Toby Johnson: Toby Johnson is the editor of White Crane: A Journal of Gay Men's Spirituality. This review was originally published in White Crane Journal (#44). It is reprinted with permission from www.whitecranejournal.com online.
“How to Survive Your Own Gay Life” is a remarkable book. It would make an ideal workbook for a gay discussion group. In a way it's about everything that concerns gay consciousness. And that's the problem, as well as the strength of the book.
The book opens with lots of practical and good advice about how to think of oneself as gay and how to connect with other gay men. Not exactly advice for the lovelorn or tips for meeting strangers, the book delves deeper into how gay men's self-concepts influence their social and sexual lives. Lots of observations follow about the nature of love and relationship. Brass's ideas are often insightful and acute. He has a way of telling it like it is, in ways that get behind stereotypes and social conventions.
Following one of the cultural stereotypes, Brass often speaks in the voice of a camp queen, scornful of gay men and gay culture, wickedly funny sometimes, but dismissive and judgmental. Clearly this is a recognizable gay voice. It is part of the heritage of big city life, and so justifiable as a way of articulating the sometimes awful truth. But one might argue that that very scornful tone that so many gay men affect (out of humor and defensiveness) is a big part of the problem.
The middle section of the book is about surviving gay violence. This is the most practical discussion in the book and the most disturbing. Here the scornful tone disappears, to be replaced by a wounded innocence that comes from having faced anti-gay violence and survived with all the hard lessons learned.
The richest section of the book then follows in a discussion of what Brass calls “the Gay Work.” Now both the scorn of the bitch queen and the wounded practicality of the survivor disappear in favor of the philosopher/alchemist struggling to present the mystical meaning of the patterns of gay life. Just as the “Work” of the alchemists of old was to transform dross into gold as a sacrament/allegory for transforming human life into the divine, Brass suggests that engaging in the Gay Work transforms not only ourselves, but the whole world. There is a reason for us being gay in the spiritual ecology of the universe.

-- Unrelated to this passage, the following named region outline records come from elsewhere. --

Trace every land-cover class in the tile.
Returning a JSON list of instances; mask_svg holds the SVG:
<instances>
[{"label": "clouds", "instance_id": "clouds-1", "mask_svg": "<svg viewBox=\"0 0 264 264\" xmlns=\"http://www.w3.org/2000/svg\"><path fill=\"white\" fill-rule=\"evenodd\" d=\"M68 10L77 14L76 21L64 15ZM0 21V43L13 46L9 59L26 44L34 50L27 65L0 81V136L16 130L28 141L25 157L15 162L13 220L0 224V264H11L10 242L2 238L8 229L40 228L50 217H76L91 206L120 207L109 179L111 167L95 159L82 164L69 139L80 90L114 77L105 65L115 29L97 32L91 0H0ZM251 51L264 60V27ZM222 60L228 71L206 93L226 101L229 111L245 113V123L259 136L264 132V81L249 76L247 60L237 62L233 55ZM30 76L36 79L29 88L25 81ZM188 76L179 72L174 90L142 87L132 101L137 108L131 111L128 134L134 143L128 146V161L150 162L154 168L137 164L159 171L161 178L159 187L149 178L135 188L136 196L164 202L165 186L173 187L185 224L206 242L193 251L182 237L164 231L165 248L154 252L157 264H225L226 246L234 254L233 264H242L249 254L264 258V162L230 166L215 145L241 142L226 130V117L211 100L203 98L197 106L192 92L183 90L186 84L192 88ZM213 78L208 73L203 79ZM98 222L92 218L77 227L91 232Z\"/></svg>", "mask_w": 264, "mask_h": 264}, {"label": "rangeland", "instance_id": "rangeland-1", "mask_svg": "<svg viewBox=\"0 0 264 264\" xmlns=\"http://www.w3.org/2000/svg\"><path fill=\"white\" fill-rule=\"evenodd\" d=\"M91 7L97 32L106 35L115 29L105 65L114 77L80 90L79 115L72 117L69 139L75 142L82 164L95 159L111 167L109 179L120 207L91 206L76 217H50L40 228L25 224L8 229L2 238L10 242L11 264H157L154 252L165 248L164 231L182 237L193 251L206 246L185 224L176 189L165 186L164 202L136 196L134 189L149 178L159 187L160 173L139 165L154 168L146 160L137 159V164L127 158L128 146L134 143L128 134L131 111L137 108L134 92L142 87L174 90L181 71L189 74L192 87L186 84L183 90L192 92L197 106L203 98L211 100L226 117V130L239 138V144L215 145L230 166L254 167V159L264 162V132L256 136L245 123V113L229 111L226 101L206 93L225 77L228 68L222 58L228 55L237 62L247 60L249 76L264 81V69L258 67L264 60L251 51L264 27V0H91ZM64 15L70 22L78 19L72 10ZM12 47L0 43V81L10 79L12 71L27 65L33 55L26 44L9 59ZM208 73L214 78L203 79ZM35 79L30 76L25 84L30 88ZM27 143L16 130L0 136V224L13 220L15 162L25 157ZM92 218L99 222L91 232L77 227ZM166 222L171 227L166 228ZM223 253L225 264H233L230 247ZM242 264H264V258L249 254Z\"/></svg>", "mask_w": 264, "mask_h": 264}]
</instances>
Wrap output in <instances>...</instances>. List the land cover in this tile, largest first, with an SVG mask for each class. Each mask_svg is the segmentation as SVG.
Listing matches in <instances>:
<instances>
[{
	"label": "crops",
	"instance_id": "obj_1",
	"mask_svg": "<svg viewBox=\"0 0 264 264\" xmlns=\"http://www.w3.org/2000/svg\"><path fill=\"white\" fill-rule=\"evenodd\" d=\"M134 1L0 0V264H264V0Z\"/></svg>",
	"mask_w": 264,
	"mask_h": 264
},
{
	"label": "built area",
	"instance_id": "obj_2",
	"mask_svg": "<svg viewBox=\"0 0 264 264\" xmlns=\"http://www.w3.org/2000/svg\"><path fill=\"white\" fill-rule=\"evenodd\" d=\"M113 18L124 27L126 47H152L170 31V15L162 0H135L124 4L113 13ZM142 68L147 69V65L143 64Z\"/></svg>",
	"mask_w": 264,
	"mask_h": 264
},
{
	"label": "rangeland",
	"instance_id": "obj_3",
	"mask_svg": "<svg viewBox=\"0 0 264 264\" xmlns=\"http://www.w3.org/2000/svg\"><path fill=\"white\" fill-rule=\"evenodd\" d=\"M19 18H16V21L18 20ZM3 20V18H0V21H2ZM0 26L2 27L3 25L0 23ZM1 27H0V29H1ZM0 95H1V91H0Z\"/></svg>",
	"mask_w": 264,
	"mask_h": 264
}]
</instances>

The Gay Work includes creating for ourselves the idealized Male Companion. In that, we also recreate ourselves and our understanding of our lives. But we also demonstrate to the world what maleness is really about, i.e., beauty and tenderness, qualities mainstream culture seldom attributes to men. It is also to provide a normal brake on population growth, to become the scribe (or point of consciousness) of families, and to enrich and enlarge the role of men.
The problem with the book is that Perry Brass says too much. There are just too many ideas and comments, asides, and loose associations: Too much wisdom….
There is a lesson in all this about the richness of gay experience. The “first generation” of gay liberationists is now reaching the time in their
lives for reaping the wisdom of experience. In contrast to the misrepresentations of gay life perpetuated in mainstream society and, as Perry Brass might add in his scornful voice, in the gay media and gay consumer culture as well, we aren't just sexual outlaws, pretty bodies, and dissipated libertines. As we begin to gather our wisdom and share “the secrets of life” we've learned from our perspective as enlightened outsiders, we discover rich, intricate tapestries of meaning. We have so much to say to ourselves, each other, and our descendants in the gay tribe. Almost too much to say.
Whether you find the occasionally campy tone annoying or hilarious, you'll find much to love and agree with in this book. You'll want to talk about
these ideas with other gay men. You'll probably want to share your own survival secrets. And that's the mark of a good book. And it's an important part of the Great Gay Work.